Now that you know what variance and data splitting are, you can go a little deeper into the training dataset requirements. You are very likely to find questions around data shuffling in the exam. This process consists of randomizing your training dataset before you start using it to fit an algorithm.
Data shuffling will help the algorithm to reduce variance by creating a more generalizable model. For example, let’s say your training represents a binary classification problem and it is sorted by the target variable (all cases belonging to class “0” appear first, then all the cases belonging to class “1”).

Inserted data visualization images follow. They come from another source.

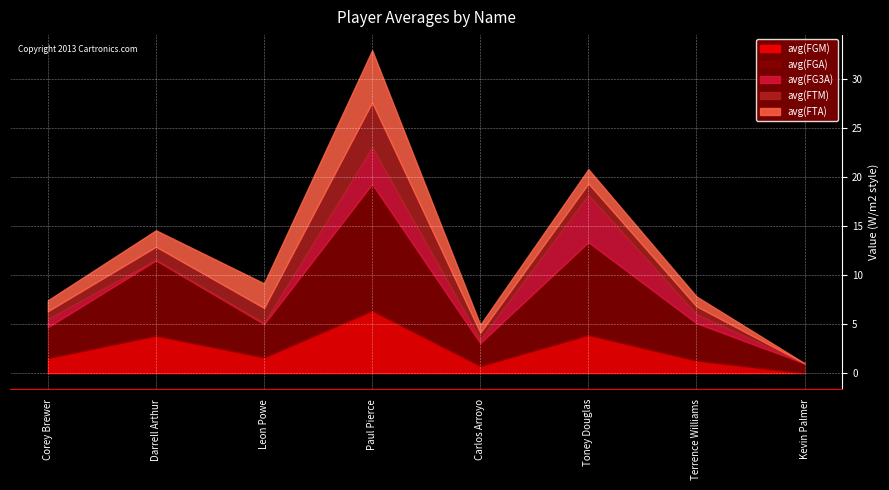

True or false: avg(FTM) and avg(FGM) intersect in this chart.

False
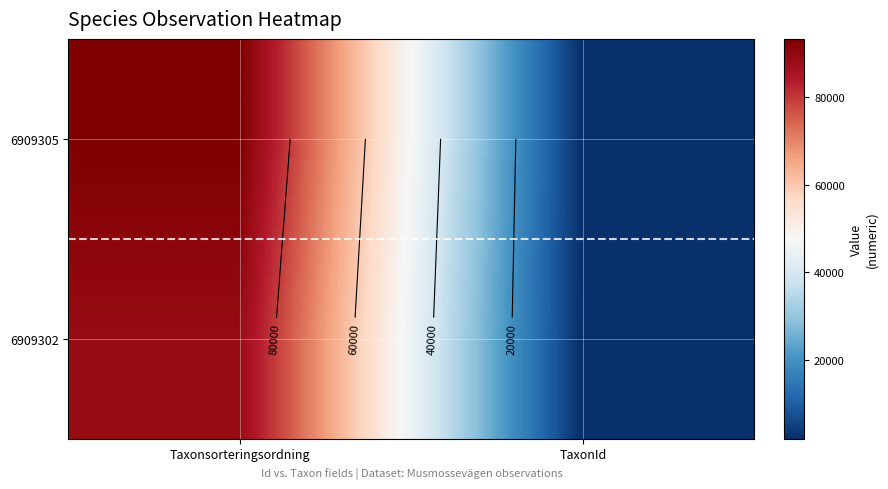

Count the number of categories in the chart.

2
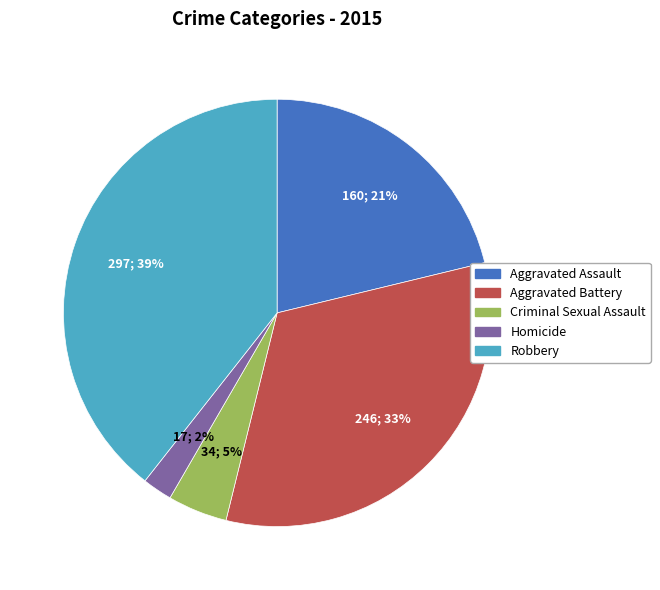

Rank the categories by value from lowest to highest.

Homicide, Criminal Sexual Assault, Aggravated Assault, Aggravated Battery, Robbery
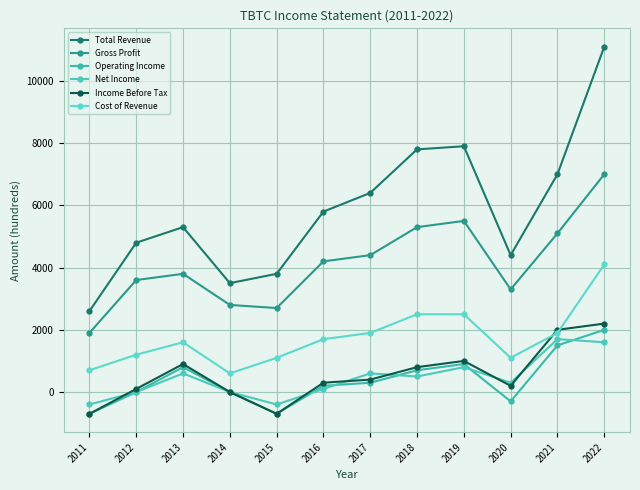

What is the value of the Total Revenue point at the 11th from the left?

7000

When you fit an algorithm on this sorted data (especially some algorithms that rely on batch processing), it will make strong assumptions about the pattern of one of the classes, since it is very likely that it won’t be able to create random batches of data with a good representation of both classes. Once the algorithm builds strong assumptions about the training data, it might be difficult for it to change them.
Important note
Some algorithms are able to execute the training process by fitting the data in chunks, also known as batches. This approach lets the model learn more frequently since it will make partial assumptions after processing each batch of data (instead of making decisions only after processing the entire dataset).
On the other hand, there is no need to shuffle the testing set, since it will be used only by the inference process to check model performance.

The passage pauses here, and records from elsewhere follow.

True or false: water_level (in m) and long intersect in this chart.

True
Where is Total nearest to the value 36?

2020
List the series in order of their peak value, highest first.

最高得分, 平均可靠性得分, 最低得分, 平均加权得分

So far, you have learned about model building, validation, and management. You can now complete the foundations of ML by learning about a couple of other expectations while modeling.
The first one is parsimony. Parsimony describes models that offer the simplest explanation and fit the best results when compared with other models. Here’s an example: while creating a linear regression model, you realize that adding 10 more features will improve your model’s performance by 0.001%. In this scenario, you should consider whether this performance improvement is worth the cost of parsimony (since your model will become more complex). Sometimes it is worth it, but most of the time it is not. You need to be skeptical and think according to your business case.
Parsimony directly supports interpretability. The simpler your model is, the easier it is to explain it. However, there is a battle between interpretability and predictivity: if you focus on predictive power, you are likely to lose some interpretability. Again, you must select what is the best situation for your use case.